Der Rohstoff entscheidet

Jeder Cube beginnt nicht am Werkbank, sondern beim Material. Für die Holzfliesen-Cubes ist das Kiefernholz — ein Holz, das ich selbst zu Fliesen verarbeite, lasiere und einbrenne lasse. Das ist kein Zukauf von der Stange: Es gibt meines Wissens keinen anderen Möbelhersteller, der Holzfliesen in dieser Form selbst herstellt. Für die Keramik-Cubes wähle ich gebrannte Fliesen aus, die ich vor der Verarbeitung noch einmal einzeln auf Maßhaltigkeit und Farbton prüfe — kleine Abweichungen zwischen einzelnen Chargen sind bei handgefertigten Fliesen normal, und genau die machen den Unterschied zwischen "aus der Fabrik" und "von Hand gemacht".

Zuschnitt, Schliff, Lasur

Bei den Holzfliesen fängt die eigentliche Arbeit hier an: zuschneiden, schleifen, lasieren. Jede Fliese läuft einzeln durch diesen Prozess, bevor sie überhaupt in die Nähe eines Cube-Rahmens kommt. Die Lasur zieht in die Maserung ein und trocknet — je nach Farbton und Wetter dauert das seine Zeit, und ich lasse mir diese Zeit bewusst, weil eine zu früh verlegte Fliese später Risse zeigen kann. Bei Keramik entfällt dieser Schritt, dafür kommt hier die Fliesenfarbe schon bei der Auswahl der Charge ins Spiel.
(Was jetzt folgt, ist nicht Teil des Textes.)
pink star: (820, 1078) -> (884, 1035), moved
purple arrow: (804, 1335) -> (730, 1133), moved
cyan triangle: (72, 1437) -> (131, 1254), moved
Verlegen und Verfugen — der Moment, der alles verändert

Sobald die Fliesen bereit sind, werden sie von Hand auf den Holzunterbau des jeweiligen Cube-Modells verlegt — Reihe für Reihe, mit Blick auf Maserung und Farbverlauf, damit am Ende kein zufälliges Muster entsteht. Danach kommt der Schritt, den ich persönlich am meisten mag: die Fugenfarbe. Die Pigmente für jede Fugenfarbe mische ich selbst an, in genau der Nuance, die du im Konfigurator ausgewählt hast. Das ist auch der Grund, warum die Fugenfarbe bei COLB kein fixes Zubehörteil ist, sondern jedes Mal neu entsteht — mit den kleinen, natürlichen Schwankungen, die entstehen, wenn Farbe von Hand angerührt wird, statt aus der immer gleichen Fabriktube zu kommen.
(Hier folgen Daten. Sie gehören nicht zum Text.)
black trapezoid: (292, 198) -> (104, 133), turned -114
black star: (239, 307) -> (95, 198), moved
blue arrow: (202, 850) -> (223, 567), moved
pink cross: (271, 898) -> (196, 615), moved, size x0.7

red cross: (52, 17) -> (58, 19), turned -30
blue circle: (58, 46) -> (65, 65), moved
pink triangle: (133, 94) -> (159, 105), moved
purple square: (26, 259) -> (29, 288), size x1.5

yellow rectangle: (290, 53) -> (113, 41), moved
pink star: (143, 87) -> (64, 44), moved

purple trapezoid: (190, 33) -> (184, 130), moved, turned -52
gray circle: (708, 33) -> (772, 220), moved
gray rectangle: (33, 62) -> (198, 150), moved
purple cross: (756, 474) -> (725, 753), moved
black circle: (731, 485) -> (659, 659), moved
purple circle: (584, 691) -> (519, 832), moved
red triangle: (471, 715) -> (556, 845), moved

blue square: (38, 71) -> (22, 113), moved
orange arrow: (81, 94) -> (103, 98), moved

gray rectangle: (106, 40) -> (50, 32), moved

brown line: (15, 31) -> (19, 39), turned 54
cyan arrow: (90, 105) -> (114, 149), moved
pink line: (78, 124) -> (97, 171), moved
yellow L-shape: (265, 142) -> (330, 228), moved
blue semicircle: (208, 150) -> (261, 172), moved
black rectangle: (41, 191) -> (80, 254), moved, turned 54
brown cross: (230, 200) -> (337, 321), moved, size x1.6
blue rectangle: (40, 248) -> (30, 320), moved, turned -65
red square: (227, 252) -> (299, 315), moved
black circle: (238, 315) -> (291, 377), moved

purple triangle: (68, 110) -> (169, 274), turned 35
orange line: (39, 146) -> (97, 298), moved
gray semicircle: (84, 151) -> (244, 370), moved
Warum kein Cube dem anderen gleicht

Nach dem Verfugen braucht jeder Cube Zeit zum Aushärten, bevor er die Werkstatt verlässt. In dieser Zeit sehe ich jedes Stück noch einmal in Ruhe an — und jedes Mal fällt mir auf, wie unterschiedlich zwei Cubes mit identischer Konfiguration trotzdem aussehen können. Die Maserung des Holzes ist nie exakt gleich, die Fuge trocknet nie hundertprozentig identisch nach, kleine Unregelmäßigkeiten aus der Handarbeit bleiben sichtbar. Für mich ist das kein Makel, sondern der eigentliche Punkt: Wer einen COLB Cube kauft, bekommt kein Serienprodukt, sondern ein Stück, das genau einmal in dieser Form existiert.

  • Jede Holzfliese wird einzeln zugeschnitten, geschliffen und lasiert
  • Jede Fugenfarbe wird für jeden Cube neu aus Pigmenten angemischt
  • Keine zwei Cubes sind exakt identisch — auch bei gleicher Konfiguration
Neugierig geworden? Einen klassischen eigenen Showroom gibt es bei COLB nicht, aber wir arbeiten mit Partnern in Berlin und München zusammen, bei denen du Cubes im Showroom vor Ort ansehen kannst — schreib mir einfach eine kurze E-Mail, dann sage ich dir, wo genau.

Was das für dich bedeutet

Der ganze Prozess braucht Zeit: bei Keramik-Cubes rechne ich mit etwa 1–2 Wochen ab Auftragsbestätigung, bei Holzfliesen-Cubes mit 2–3 Wochen — abhängig davon, wie viele Aufträge gerade in Arbeit sind. Das ist länger als ein Klick-und-fertig-Möbelstück aus dem Großhandel, und ich verstehe, wenn das für manche ungewohnt ist. Aber es ist auch der Grund, warum ein COLB Cube erst nach deiner Auswahl im Konfigurator entsteht und nicht schon fertig im Lager steht: Jedes Stück wird für genau die Konfiguration gebaut, die du dir ausgesucht hast — Material, Größe, Fliesenformat, Farbe und Fuge. Das ist mehr Aufwand als eine Serienproduktion, aber es ist auch der einzige Weg, wie ein wirkliches Unikat entstehen kann.